A conta não fecha: quando um jornal europeu acaba sendo alvo de protestos por publicar charges ofensivas ao profeta Maomé, a liberdade de expressão é invocada em defesa da publicação. “Mas quando um cartunista como eu, que não tem foco sobre o judaísmo ou questões raciais, dedica seu trabalho a expor o apartheid israelense sobre os palestinos, recebe difamação”, resume Carlos Latuff.

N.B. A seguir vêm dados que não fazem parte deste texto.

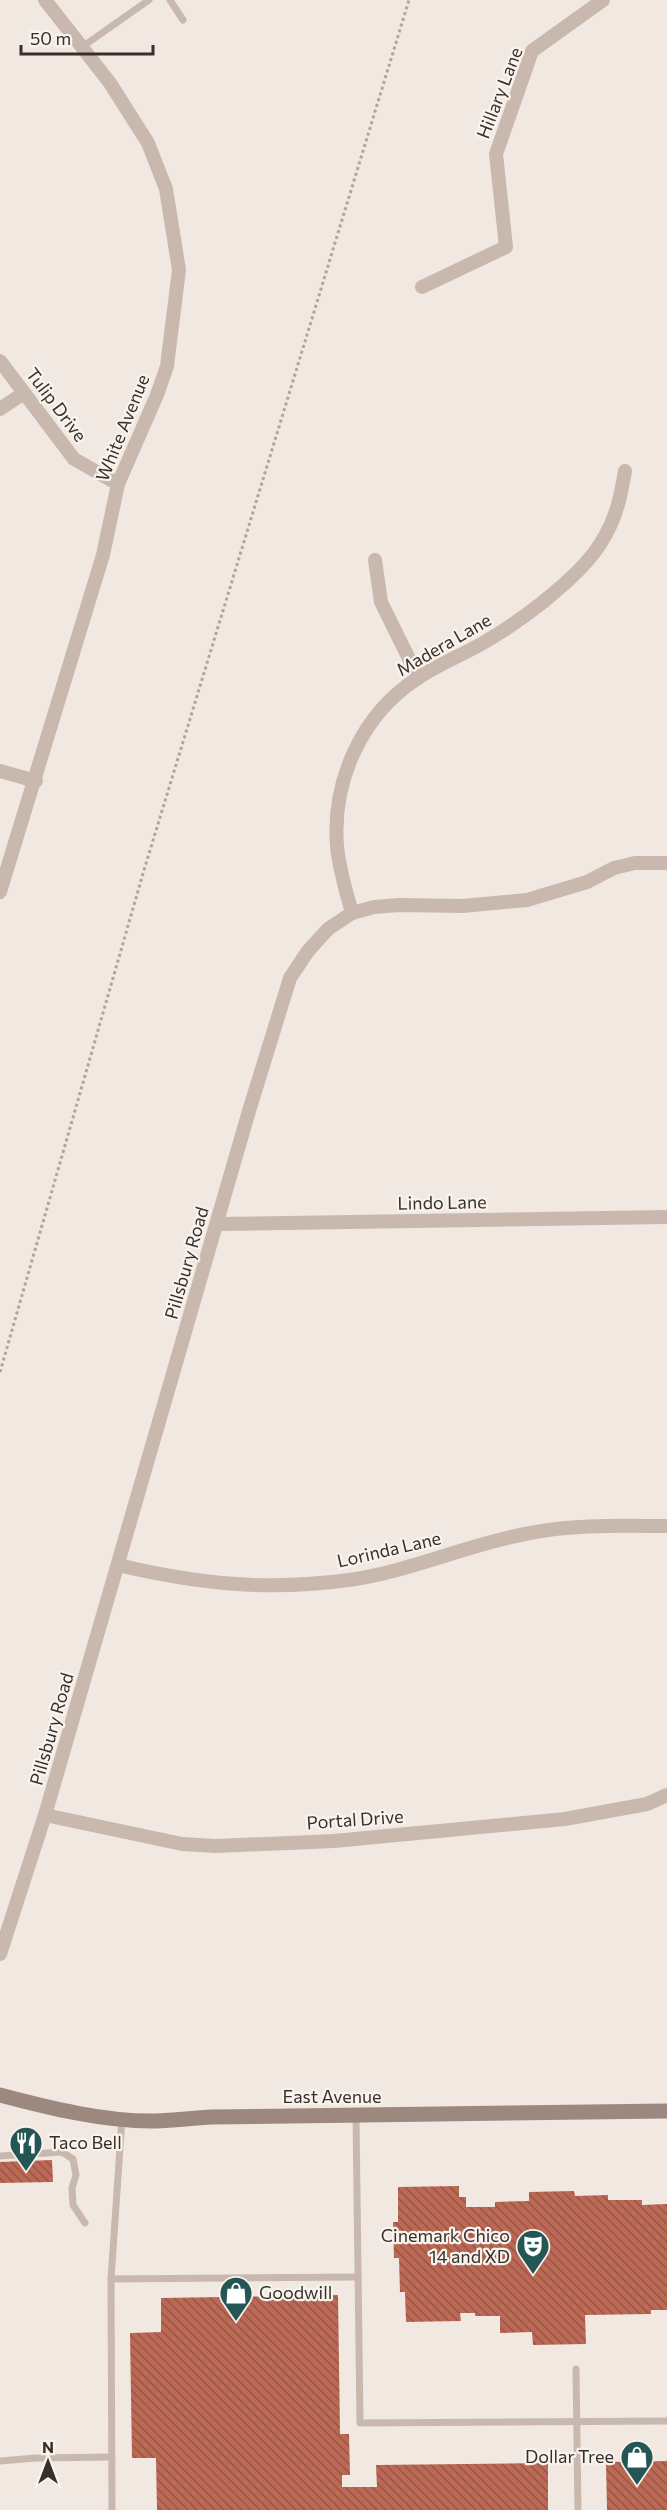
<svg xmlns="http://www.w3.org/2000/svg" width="667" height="2510" font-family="Commissioner,sans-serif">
<defs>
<pattern id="building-back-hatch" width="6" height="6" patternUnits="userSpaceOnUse" patternTransform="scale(1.5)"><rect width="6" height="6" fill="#bb6855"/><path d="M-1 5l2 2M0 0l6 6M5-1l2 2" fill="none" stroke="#995647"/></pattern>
</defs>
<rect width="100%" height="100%" fill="#f1e9e1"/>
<g fill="url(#building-back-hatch)">
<path d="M52,2160L53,2182L0,2183V2162Z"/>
<path d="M459,2186V2197H466V2207H495V2202L529,2201V2192L574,2191L575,2196L608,2195V2200H642V2205L667,2204V2310H651V2314L585,2315L586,2344L533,2345L532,2332L500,2333V2316H475V2313H460L461,2321L406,2322L405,2292H400L399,2258H394L393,2222H398V2187Z"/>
<path d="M338,2295L340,2434H349L350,2475H342V2487H377L376,2465L548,2463V2510H157L156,2458H132L130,2333L161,2332V2298Z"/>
<path d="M667,2461V2510H607L606,2462Z"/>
</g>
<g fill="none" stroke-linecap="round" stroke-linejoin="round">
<path stroke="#b5a298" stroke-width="3" stroke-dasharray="3 3" stroke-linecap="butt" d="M0,1372L144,870L409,0"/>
<g stroke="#c9b8ae" stroke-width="7">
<path d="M170,0L183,20"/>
<path d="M82,47L149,0"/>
<path d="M356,2116L360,2423L667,2421"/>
<path d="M0,2156L62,2152L73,2159L76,2175L72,2188L73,2205L85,2223"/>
<path d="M111,2279L358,2277"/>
<path d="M576,2369L578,2510"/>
<path d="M0,2461L36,2458L112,2457"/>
<path d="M112,2510L111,2279L122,2118"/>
</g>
<g stroke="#c9b8ae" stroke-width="14">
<path d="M422,287L506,247L496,154L532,51L603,0"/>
<path d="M0,361L74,459L118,484"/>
<path d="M0,409L24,393"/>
<path d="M375,560L381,602L418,677"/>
<path d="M0,771L36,781"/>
<path d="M0,892L103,555L118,484L157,395L167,366L179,270L166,189L148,143L110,83L45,0"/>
<path d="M352,913C346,891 339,869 337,846C332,780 362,714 418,678C439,664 462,655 483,643C504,631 524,617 543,602C566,583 591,562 605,536C617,515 621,494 625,471"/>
<path d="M217,1224L667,1217"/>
<path d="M118,1565C198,1584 267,1591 349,1580C411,1571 469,1544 530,1533C575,1524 622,1526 667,1526"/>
<path d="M45,1815L182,1844L216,1846L334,1841L565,1819L647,1804L667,1795"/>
<path d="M0,1954L45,1815L249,1111L290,978L308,951L328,929L352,913L374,907L399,905L463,906L527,900L587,882L614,868L635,863H667"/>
</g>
<path stroke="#9c887f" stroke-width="15" d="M0,2095C49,2108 106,2122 156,2121C175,2120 194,2118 212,2117L667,2111"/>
</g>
<defs>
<symbol id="restaurant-pin" viewBox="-11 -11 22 30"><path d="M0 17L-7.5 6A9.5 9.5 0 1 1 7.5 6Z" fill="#245656" stroke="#f9f3ed"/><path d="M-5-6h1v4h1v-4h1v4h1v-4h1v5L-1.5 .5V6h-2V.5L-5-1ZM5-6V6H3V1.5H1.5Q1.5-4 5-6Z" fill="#fff"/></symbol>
<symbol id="theatre-pin" viewBox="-11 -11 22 30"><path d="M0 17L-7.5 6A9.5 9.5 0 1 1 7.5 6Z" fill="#245656" stroke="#f9f3ed"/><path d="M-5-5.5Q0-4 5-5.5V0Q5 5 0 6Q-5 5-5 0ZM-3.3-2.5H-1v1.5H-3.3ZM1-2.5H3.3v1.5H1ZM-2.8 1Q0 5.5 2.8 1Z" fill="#fff"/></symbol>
<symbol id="shop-pin" viewBox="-11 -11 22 30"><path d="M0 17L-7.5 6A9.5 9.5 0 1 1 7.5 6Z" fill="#245656" stroke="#f9f3ed"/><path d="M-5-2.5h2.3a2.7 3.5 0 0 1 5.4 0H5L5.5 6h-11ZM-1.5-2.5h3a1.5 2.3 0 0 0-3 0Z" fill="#fff"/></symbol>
</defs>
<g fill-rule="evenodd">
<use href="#restaurant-pin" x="7" y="2124" width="38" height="52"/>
<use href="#theatre-pin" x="514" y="2227" width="38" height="52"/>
<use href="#shop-pin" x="217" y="2274" width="38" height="52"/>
<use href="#shop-pin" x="618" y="2438" width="38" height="52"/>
</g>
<g text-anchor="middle" stroke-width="4.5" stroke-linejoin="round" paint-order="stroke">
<g font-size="18" fill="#382f2b" stroke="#f9f3ed">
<text transform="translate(500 93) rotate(-69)" y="6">Hillary Lane</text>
<text transform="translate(56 405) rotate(53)" y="6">Tulip Drive</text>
<text transform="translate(123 428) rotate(-68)" y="6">White Avenue</text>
<text transform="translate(444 645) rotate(-30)" y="6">Madera Lane</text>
<text transform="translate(442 1203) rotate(-1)" y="6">Lindo Lane</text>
<text transform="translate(187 1263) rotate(-74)" y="6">Pillsbury Road</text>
<text transform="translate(389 1550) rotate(-13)" y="6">Lorinda Lane</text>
<text transform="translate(52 1729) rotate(-74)" y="6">Pillsbury Road</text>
<text transform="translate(355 1820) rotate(-4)" y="6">Portal Drive</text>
<text x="332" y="2103">East Avenue</text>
</g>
<g font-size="18" fill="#382f2b" stroke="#f9f3ed" text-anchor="start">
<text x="49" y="2149">Taco Bell</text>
<text x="510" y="2242" text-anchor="end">Cinemark Chico<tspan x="510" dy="21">14 and XD</tspan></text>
<text x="259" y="2299">Goodwill</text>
<text x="614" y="2463" text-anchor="end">Dollar Tree</text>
</g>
</g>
<g transform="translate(48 2462)" stroke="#f9f3ed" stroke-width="4.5" paint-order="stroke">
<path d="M0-4.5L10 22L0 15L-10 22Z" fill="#382f2b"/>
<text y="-9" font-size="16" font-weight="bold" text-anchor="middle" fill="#382f2b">N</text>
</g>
<path d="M21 45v9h132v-9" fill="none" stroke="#382f2b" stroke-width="3"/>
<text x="30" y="45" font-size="18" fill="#382f2b" stroke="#f9f3ed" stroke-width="4.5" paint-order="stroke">50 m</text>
</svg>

Esta difamação voltou à tona na virada de 2012 para 2013, quando o Centro de Defesa dos Direitos Humanos Simón Wiesenthal, entidade israelense sediada em Los Angeles, colocou o cartunista na terceira posição de uma lista que aponta dez organizações ou pessoas consideradas mais antissemitas. Na tentativa de ilustrar sua posição no seu relatório, o instituto utilizou charge de Latuff que mostra o primeiro-ministro de Israel, Benjamin Netanyahu, torcendo um cadáver palestino para obter votos eleitorais.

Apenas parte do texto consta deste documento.